Listed Building – Grade I
- Official name: Church of St Cuby
- Designated: 30 May 1967
- Reference no.: 1291868

= St Cuby's Church, Cuby =

Grade I church in Cuby, United Kingdom

The Church of St Cuby is a parish church which lies on the north-eastern outskirts of Tregony, Cornwall, England. It dates from the 12th century and was initially a chapel of ease to the parish church of St James at Tregony. After St James's Church was washed away by the changing course of the River Fal in the 16th century, St Cuby's Church became the parish church.

The church gave its name to Cuby, a civil parish which existed between 1866 and 2021 covering the rural parts of the ancient parish which lay outside Tregony's borough boundaries. Since 1967 the church has been designated a Grade I listed building. It is an active Anglican parish church in the diocese of Truro, the archdeaconry of Cornwall and the deanery of Pydar. Its benefice is combined with that of Cornelly.

==History==
The church was dedicated to St. Cuby, a Welsh saint, around the 6th century CE. When the Church of St James at Tregony was submerged by the River Fal and subsequently abandoned in around 1540, the Church of St. Cuby became the parish church for Tregony. The current structure is a mixture of 12th-century, 14th-century and 15th-century architecture: some of the north side of the church and the tower is 14th century while the nave and south wall have some surviving 15th-century features. The church underwent major reconstruction in the 17th century, being lengthened and rebuilt in 1828 and then extensively restored in 1899. Some of the medieval masonry still exists on the north side and the tower (of two stages) is of the 14th century.

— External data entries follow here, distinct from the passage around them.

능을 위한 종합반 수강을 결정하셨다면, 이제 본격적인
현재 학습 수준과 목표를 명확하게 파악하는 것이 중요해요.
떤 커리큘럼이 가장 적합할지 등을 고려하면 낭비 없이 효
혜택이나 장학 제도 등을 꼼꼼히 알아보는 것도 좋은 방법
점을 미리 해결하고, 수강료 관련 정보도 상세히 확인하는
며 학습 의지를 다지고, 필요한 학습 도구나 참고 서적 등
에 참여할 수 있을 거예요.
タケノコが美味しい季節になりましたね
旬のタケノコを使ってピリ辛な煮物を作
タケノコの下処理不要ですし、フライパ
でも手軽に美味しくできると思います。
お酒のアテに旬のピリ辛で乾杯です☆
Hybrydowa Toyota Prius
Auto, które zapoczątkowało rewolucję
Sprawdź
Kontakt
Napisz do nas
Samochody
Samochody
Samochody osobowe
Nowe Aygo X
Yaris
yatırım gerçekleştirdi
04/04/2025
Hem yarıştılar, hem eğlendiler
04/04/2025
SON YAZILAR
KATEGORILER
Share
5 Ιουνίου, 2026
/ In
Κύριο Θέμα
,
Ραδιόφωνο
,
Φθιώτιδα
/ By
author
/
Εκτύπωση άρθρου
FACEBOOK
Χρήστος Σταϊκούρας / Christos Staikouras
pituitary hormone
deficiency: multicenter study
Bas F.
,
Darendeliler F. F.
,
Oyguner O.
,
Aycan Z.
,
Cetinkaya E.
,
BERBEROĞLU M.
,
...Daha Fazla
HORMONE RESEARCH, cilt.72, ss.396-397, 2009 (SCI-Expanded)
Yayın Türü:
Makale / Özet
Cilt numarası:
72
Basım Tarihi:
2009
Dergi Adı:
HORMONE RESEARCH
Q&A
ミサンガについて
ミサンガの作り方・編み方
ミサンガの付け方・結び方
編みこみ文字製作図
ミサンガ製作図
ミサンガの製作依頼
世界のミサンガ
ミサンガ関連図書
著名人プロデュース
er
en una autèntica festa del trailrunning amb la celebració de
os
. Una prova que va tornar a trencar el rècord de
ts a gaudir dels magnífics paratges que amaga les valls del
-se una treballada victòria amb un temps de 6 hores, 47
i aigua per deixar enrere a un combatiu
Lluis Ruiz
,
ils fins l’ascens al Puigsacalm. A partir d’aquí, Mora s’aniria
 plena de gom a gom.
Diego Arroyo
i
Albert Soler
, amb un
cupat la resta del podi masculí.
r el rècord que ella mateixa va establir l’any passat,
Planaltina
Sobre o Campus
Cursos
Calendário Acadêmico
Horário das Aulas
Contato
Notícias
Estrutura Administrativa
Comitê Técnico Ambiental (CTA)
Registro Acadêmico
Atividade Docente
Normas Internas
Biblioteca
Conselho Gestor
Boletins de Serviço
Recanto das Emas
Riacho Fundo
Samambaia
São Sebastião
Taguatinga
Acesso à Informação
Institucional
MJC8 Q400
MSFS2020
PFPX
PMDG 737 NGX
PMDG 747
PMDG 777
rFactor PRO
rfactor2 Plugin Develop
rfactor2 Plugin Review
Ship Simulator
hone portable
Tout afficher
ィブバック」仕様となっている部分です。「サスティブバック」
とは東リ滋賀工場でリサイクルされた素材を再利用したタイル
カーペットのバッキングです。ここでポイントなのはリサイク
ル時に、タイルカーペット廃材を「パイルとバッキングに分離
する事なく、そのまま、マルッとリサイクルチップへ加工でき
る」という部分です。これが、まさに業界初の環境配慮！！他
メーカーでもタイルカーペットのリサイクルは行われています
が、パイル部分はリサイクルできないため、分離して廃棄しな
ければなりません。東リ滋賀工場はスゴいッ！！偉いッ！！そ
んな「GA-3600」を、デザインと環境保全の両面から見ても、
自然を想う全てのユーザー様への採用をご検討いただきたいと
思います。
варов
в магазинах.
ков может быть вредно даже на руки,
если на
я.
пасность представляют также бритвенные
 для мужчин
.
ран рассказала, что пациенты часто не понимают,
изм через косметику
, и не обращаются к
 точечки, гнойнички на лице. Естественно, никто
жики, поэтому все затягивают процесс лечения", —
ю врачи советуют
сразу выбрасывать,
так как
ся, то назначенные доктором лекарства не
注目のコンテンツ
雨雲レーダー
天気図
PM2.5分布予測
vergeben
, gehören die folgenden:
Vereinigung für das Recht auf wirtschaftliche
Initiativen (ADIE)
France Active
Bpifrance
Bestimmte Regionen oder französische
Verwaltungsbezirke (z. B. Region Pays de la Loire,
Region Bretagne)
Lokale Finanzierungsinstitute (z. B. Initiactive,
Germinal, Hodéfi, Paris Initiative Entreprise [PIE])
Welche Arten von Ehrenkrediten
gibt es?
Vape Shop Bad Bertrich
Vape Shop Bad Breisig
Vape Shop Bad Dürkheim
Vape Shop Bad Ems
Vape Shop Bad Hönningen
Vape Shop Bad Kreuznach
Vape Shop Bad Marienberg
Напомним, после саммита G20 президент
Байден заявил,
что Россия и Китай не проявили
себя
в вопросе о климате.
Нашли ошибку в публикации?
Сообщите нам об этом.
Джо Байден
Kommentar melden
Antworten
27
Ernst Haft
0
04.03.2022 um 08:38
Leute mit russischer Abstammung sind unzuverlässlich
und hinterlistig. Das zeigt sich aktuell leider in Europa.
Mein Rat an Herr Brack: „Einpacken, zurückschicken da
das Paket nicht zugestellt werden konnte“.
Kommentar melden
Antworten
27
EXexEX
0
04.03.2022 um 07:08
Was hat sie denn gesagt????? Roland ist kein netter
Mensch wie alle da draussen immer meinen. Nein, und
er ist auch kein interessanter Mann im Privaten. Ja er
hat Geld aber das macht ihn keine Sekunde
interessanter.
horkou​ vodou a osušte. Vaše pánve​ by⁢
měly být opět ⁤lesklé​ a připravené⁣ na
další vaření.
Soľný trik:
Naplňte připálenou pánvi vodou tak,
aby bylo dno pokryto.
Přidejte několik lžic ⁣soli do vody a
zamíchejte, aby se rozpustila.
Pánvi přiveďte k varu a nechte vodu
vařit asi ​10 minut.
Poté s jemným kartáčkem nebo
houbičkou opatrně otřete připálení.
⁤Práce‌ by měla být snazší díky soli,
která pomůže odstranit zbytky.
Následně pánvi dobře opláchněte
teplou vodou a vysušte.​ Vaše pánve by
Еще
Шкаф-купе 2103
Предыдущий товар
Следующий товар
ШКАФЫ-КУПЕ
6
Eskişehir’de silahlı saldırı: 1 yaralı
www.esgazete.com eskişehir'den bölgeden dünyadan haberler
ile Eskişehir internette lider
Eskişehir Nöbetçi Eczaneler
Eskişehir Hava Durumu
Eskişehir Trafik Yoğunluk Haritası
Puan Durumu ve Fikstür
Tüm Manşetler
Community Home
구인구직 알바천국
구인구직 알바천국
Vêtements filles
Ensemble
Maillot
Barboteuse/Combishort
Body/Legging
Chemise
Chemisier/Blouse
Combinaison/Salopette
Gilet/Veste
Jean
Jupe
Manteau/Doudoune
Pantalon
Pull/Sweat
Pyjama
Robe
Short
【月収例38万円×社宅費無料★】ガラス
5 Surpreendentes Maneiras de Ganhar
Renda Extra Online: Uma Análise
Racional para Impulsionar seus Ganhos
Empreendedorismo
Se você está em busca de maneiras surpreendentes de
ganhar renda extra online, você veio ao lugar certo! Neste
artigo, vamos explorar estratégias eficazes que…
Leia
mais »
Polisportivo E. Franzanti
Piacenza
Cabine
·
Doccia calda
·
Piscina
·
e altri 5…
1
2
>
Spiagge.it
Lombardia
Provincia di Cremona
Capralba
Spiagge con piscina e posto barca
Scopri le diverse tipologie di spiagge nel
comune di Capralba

In the south aisle is an inscribed stone of the 6th or 7th century (Nonnita Ercilini Rigati [...]tris Fili Ercilini). The church in Norman times belonged to the alien priory at Tregony but in 1278 ownership passed to Merton Priory in Surrey.

==External features==
In the churchyard are two Grade II listed buildings: one is a mid 19th century chest tomb by Julef of Ladock that is 7 metres south of the east end of the church and the other a 19th-century granite coffin on a plinth which is situated 2 metres north of the east end of the church.

===Notable burial===
William Hennah, first lieutenant of HMS Mars is buried at Cuby Parish Church. His ship was part of the British fleet under Lord Nelson at the Battle of Trafalgar.